Hongkongers should speak their mind on electoral reform regardless of outcome, says Cardinal Zen
Cardinal Joseph Zen Ze-kiun urges people to choose their preferred reform plan and not to worry whether it will succeed
Beijing’s white paper on the “one country, two systems” would only encourage Hongkongers to vote in Occupy Central’s citywide poll next week, says pan-democratic heavyweight Cardinal Joseph Zen Ze-kiun.
“[This is because] Hongkongers still care about their dignity. They would hit back if they are repressed and forced to be slaves,” Zen told Commercial Radio’s talk show On a Clear Day this morning.
He was referring to the “white paper” which has sparked fierce criticisms from pan-democrats and the legal sector since its release on Tuesday. The document stresses that Beijing holds “comprehensive jurisdiction” over Hong Kong and says the city’s administrators – including the judges – should “love the country”.
Tomorrow, Zen will embark on a seven-day march across most of the city’s 18 districts to call for Hongkongers to vote in the June 20-22 referendum, alongside Occupy Central advocate Reverend Chu Yiu-ming and other pan-democrats.
The referendum, commissioned by Occupy Central organisers and to be conducted by the University of Hong Kong, would ask people to pick their preferred electoral reform proposal out of three shortlisted by 2,500 Occupy Central supporters last month.
“This is a very unique opportunity … for Hongkongers to express their views,” he said.
Zen added that people should vote even if they do not support any of the three proposals -- which all support public nomination. Pan-democrats have been demanding the right for all registered voters to nominate chief executive candidates but the idea has been repeatedly banned by Beijing.
“We are not asking whether these plans would succeed, but whether you like them or not,” he said. “The more people expressing their preference on the proposals, the more hope there will be [for the plans to succeed].” He hoped that 300,000 Hongkongers would participate in the poll and that the government would listen to the people’s voices.
Zen said he was still considering whether to join Occupy Central, a campaign to mobilise 10,000 people to block main roads in Central if the government fails to offer a satisfactory reform plan. Zen said he feared that there might be uncertainties.
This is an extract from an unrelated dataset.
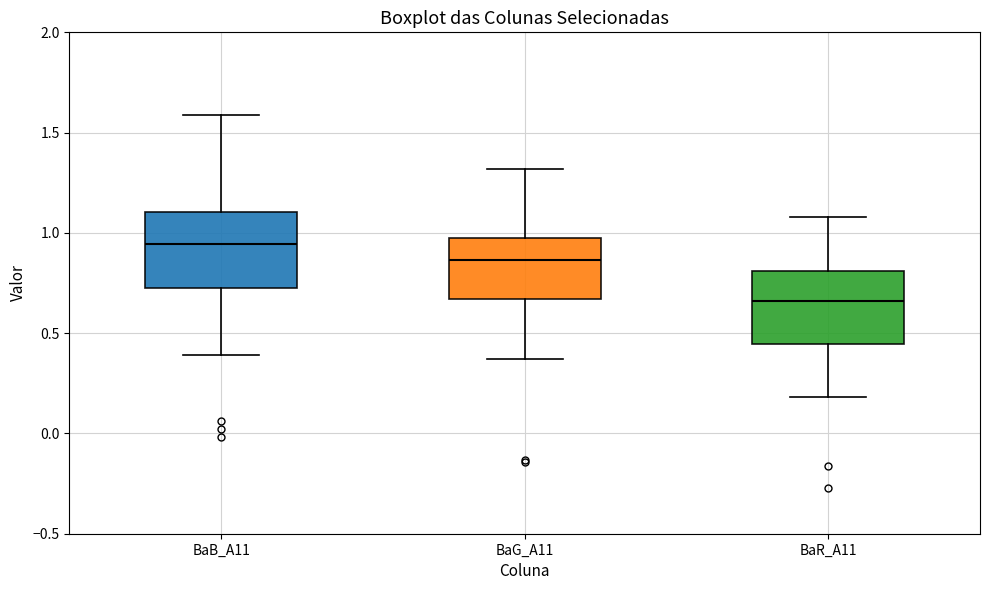

Which box's median line is the highest?

BaB_A11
These included Beijing’s threat to deploy the People’s Liberation Army to handle the event and outsiders’ attempt to ruin what is intended to be a peaceful rally. “I need to see if there’s any danger … but if there’s hope [in the campaign], I would consider joining,” he said.
The 82-year old Cardinal also fears that he could not witness the city’s democracy.
“The recent development seems to reflect that Beijing doesn’t dare to give [democracy] to Hong Kong,” he lamented. “But I still need to speak up and fight for it.”
He urged the government officials who spearheaded the reform, including Chief Secretary Carrie Lam Cheng Yuet-ngor, to listen to more “children’s singing” and keep some childhood innocence.
“Keep the conscience and not to be a slave,” he said.